I’ve written about the unsustainable economics of getting a PhD and becoming an academic in the past; you can read all about it here and here and here and here and here and here and here and here and here.  Katherine D. Harris has recently blogged her financial reality of being a tenured professor (and of course opened herself up to criticisms about how she spends her money and free time). Increasingly, people are citing financial reasons for passing on an academic career.

But I want to bring up the question of debt when it comes to salaries, that the two aren’t related. That’s not necessarily true; plenty of professions recognize the heavy debt load their young professionals graduate with and work to alleviate that burden (one thinks of nurses, doctors, and – although less now – lawyers).

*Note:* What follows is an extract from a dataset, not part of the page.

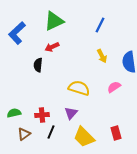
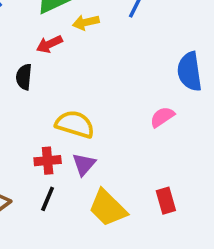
yellow arrow: (102, 56) -> (86, 22), moved, turned 104
yellow semicircle: (79, 88) -> (75, 124), moved
red cross: (42, 115) -> (48, 161), moved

In order to attract graduates to less-desirable locations or lower-paying jobs, the employers often offered them the chance to have their debt paid off by the employer (or forgiven by the government, for public-sector jobs).

If salaries stay depressed, but the cost, opportunity and real, of doing a PhD continue to rise, then the only people who will become professors are those who are independently wealthy. Maybe that doesn’t bother you. But it bothers me. It’s not about professors who make more than CC professors who make more than adjuncts who make more than working in fast food (wait, they don’t). This is about rewarding the very real work, compensating for the very real opportunity costs, and rewarding the important role professors (at any and all levels) play. 

This is about making sure that higher education isn’t some hypocritical shell game.

I’m going to keep saying this: faculty work conditions are student learning conditions.  Adjuncts deserve higher pay and more job security. There ought to be more TT jobs available so that 75% of classes aren’t taught by instructors with little or no job security and low salaries. But nor should we all just be relieved and thankful if and when we do get a tenure-track job; there are some serious issues with salary compression and wage stagnation.

It’s a vicious cycle: our work is devalued which leads to lower salaries which leads to our work being devalued. How much salary is enough? I don’t know, but the salaries should at least keep up with the increasing cost of actually becoming a professor. Or, more of us will take the advice of the trolls and just not bother or get the hell out.